__Extracted records__.
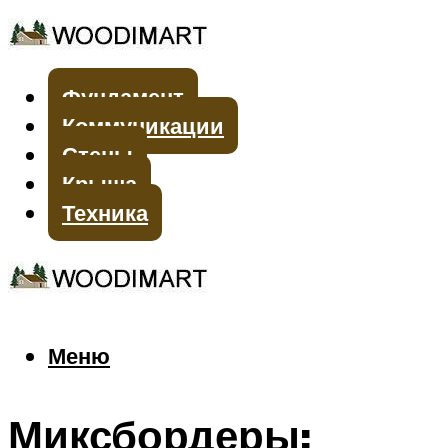
Фундамент
Коммуникации
Стены
Крыша
Техника
Меню
Меню
Миксбордеры:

__Directions for this task__. Give back exactly the lines that run from the line with "Коммуникации" through the close of the material, counting both ends, and nothing more.

__Response for this exercise__.
Коммуникации
Стены
Крыша
Техника
Меню
Меню
Миксбордеры:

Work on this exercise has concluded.